ECLI:NL:GHSHE:2007:AZ6341
Gerechtshof 's-Hertogenbosch
- Hoger beroep
- M. Brandenburg
- J. Meulenbroek
- A. Feddes
- Rechtspraak.nl
Wanprestatie en onderbouwing van vorderingen in civiele procedure
In deze zaak heeft het Gerechtshof 's-Hertogenbosch op 9 januari 2007 uitspraak gedaan in hoger beroep over een geschil tussen de besloten vennootschap met beperkte aansprakelijkheid [appellante] en WML Wegenbouw B.V. De rechtbank had eerder geoordeeld dat [appellante] haar stelling dat WML wanprestatie had gepleegd, onvoldoende feitelijk had onderbouwd. Het hof bevestigde deze conclusie en oordeelde dat [appellante] niet in staat was geweest om concrete feiten en omstandigheden aan te voeren ter onderbouwing van haar claims.
[appellante] had een overeenkomst gesloten met WML voor de aanleg van een verharding op haar bedrijfsterrein. Na de uitvoering van de werkzaamheden ontstond er een geschil over de kwaliteit van het geleverde werk en de garantie die WML had afgegeven. [appellante] had een aantal betalingen verricht, maar weigerde het resterende bedrag van de factuur te voldoen, wat leidde tot een rechtszaak.

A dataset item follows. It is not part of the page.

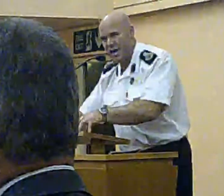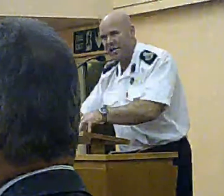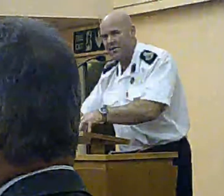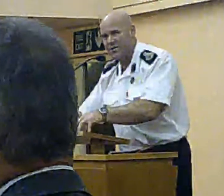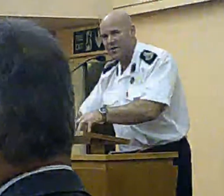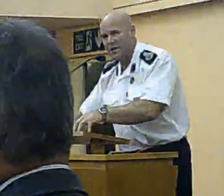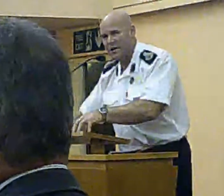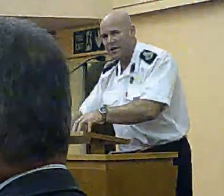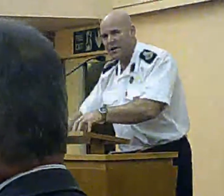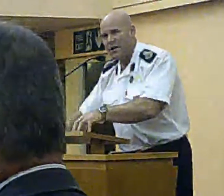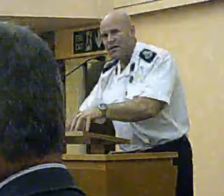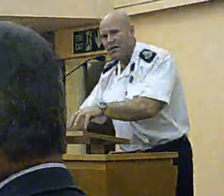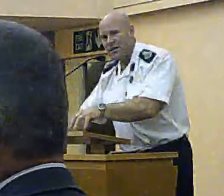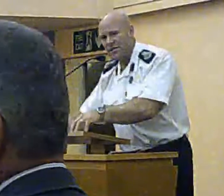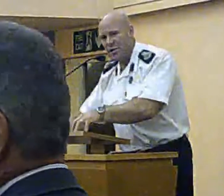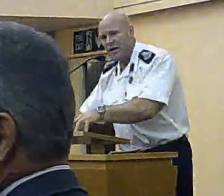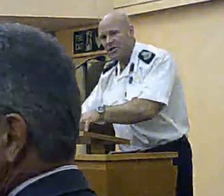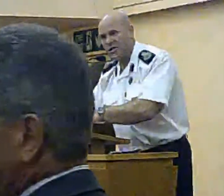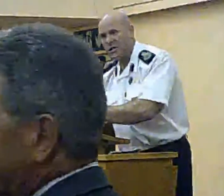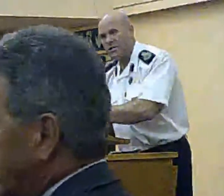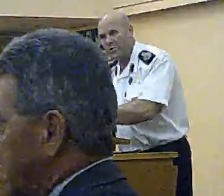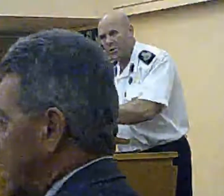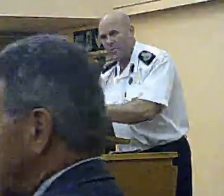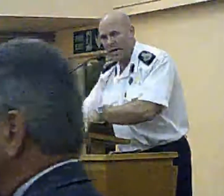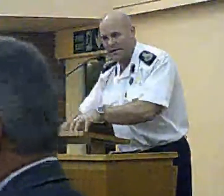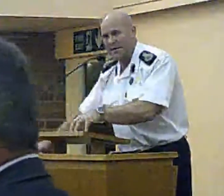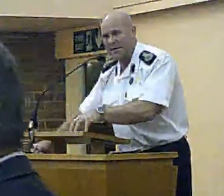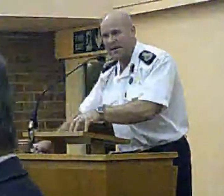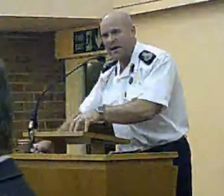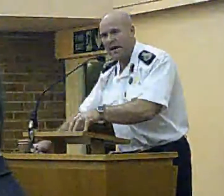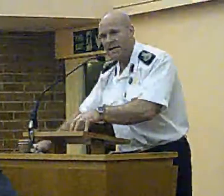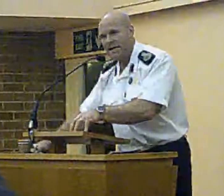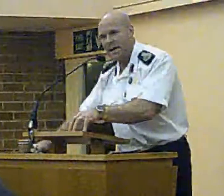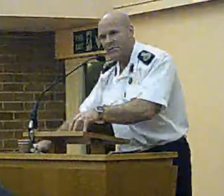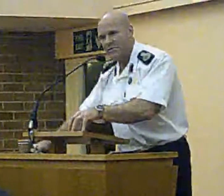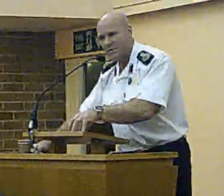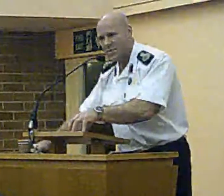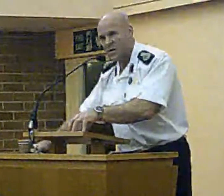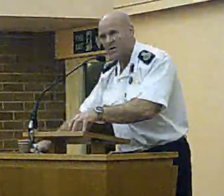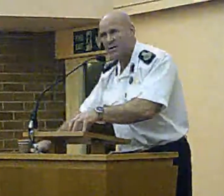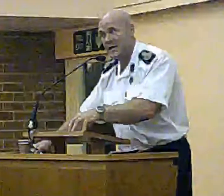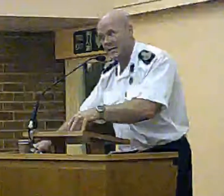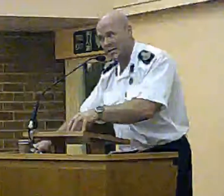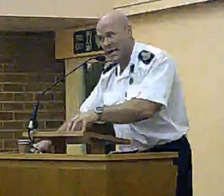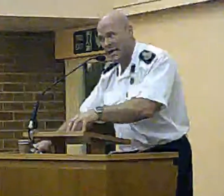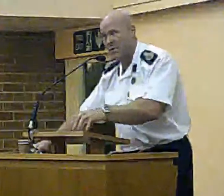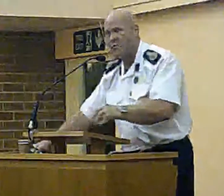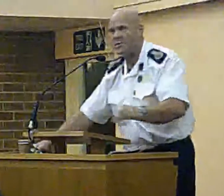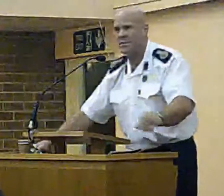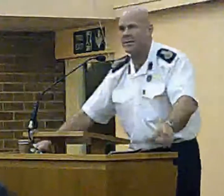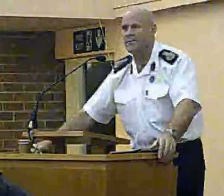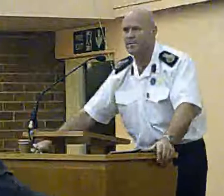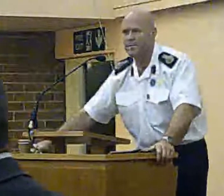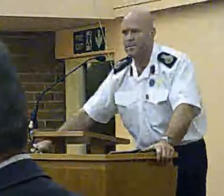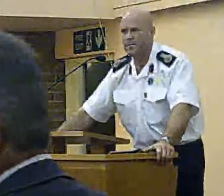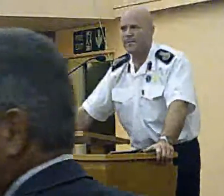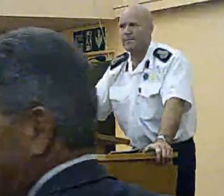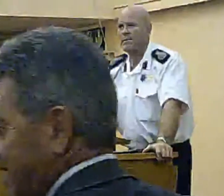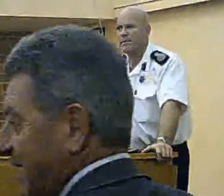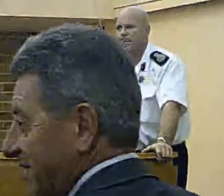to change the situation for the better, in terms of response. That's exactly what we're doing.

Het hof oordeelde dat de door [appellante] ingebrachte bewijsstukken, waaronder foto's van de verharding, niet voldoende waren om haar claims te onderbouwen. Het hof wees erop dat de kwaliteit van het werk door WML niet was betwist en dat [appellante] niet had aangetoond dat de verharding niet voldeed aan de eisen. De rechtbank had de vorderingen van WML toegewezen en die van [appellante] afgewezen. Het hof bekrachtigde dit vonnis en veroordeelde [appellante] in de proceskosten van het hoger beroep.